Microbiome interactions. Gut bacteria produce short-chain fatty acids and secondary bile acids that directly stimulate enteroendocrine cells. The extent to which the microbiome modulates appetite through gut peptide hormone secretion, rather than through other pathways, is under active investigation. See Bacteriocins: The Antimicrobial Peptides Made by Your Gut Bacteria for related coverage.
Long-term adaptation. Do chronic GLP-1 receptor agonist users develop compensatory changes in other gut peptide hormones? Early data suggests that PYY and ghrelin levels shift during long-term semaglutide treatment, but the clinical implications of these shifts are unknown.

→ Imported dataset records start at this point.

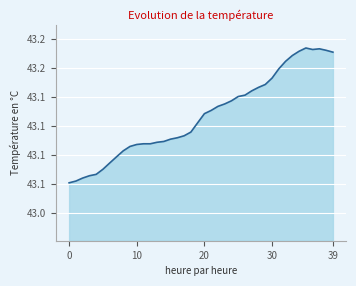

Does the chart have visible grid lines?

Yes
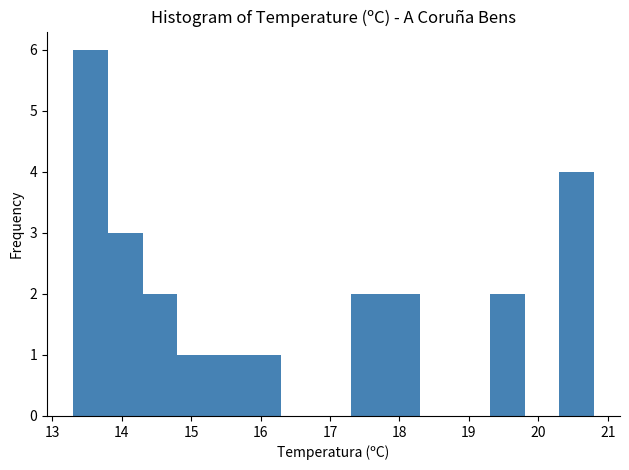

What is the height of the bar covering 15.3 to 15.8 on the x-axis? The values are not printed on the chart, so give them approximately, as read against the axis.

1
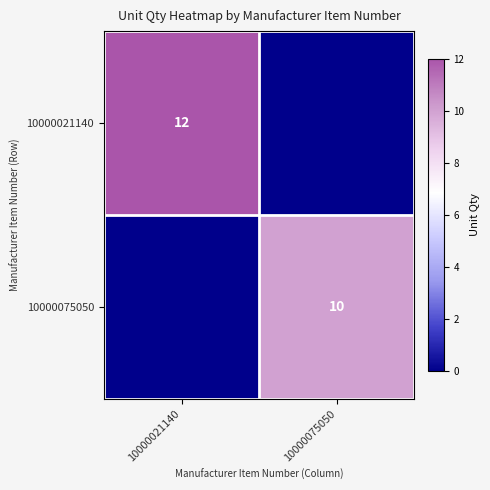

The 10000075050 series shows 10 at 10000075050. True or false?

True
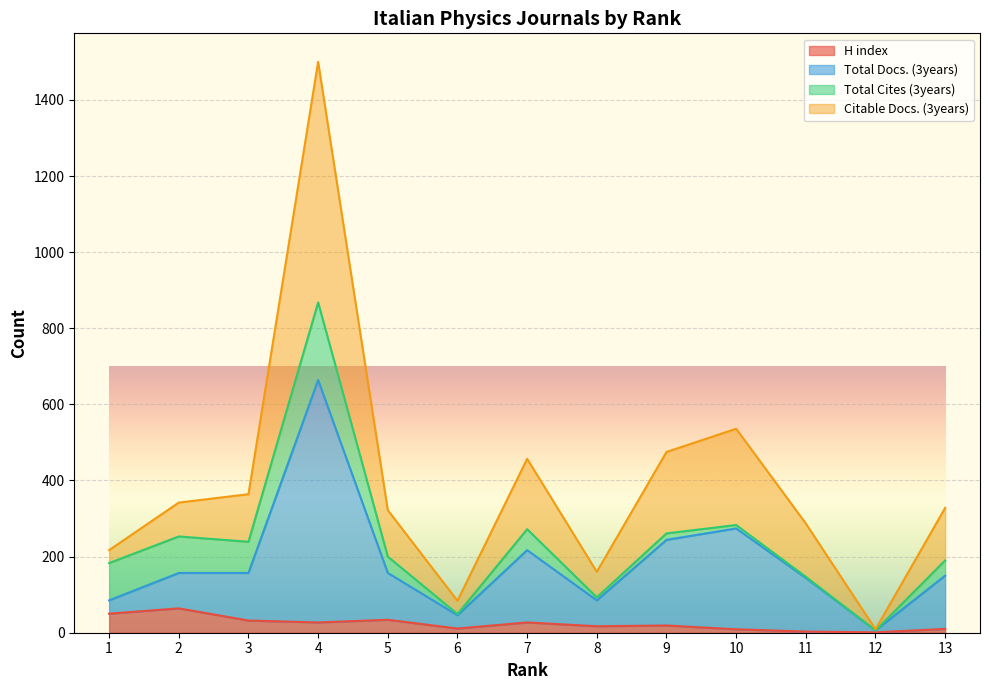

True or false: Citable Docs. (3years) has more than 1 interior local peaks.

True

Exercise and gut hormones. Physical activity alters gut peptide secretion in ways that are incompletely understood. Acute exercise suppresses ghrelin and transiently increases GLP-1 and PYY, which may partly explain exercise-induced appetite suppression. A 2025 study by Aukan et al. found that plasma concentrations of gastrointestinal hormones varied substantially between individuals after identical dietary challenges, with exercise history and body composition both influencing the magnitude of hormonal responses.[15]
Circadian regulation. Gut peptide hormone secretion follows circadian patterns independent of meal timing. Ghrelin shows a nocturnal peak, and GLP-1 responses to identical meals are larger in the morning than in the evening. Whether disrupting these rhythms through shift work or irregular eating schedules contributes to metabolic disease is a growing area of investigation.
The Bottom Line
The gastrointestinal tract produces more than 30 peptide hormones from specialized enteroendocrine cells, making it the body's largest endocrine organ. These hormones operate in a coordinated temporal sequence: ghrelin rises before meals to stimulate hunger, CCK signals meal termination within minutes, GLP-1 modulates insulin and short-term satiety, and PYY controls inter-meal intervals for hours. The incretin hormones GIP and GLP-1 account for 50-70% of the insulin response to oral glucose. Obesity disrupts this system, and bariatric surgery dramatically amplifies gut peptide responses. Therapeutic exploitation of these hormones, particularly GLP-1 and now GIP, has produced transformative drugs for diabetes and obesity, with multi-agonist approaches attempting to replicate the full hormonal symphony.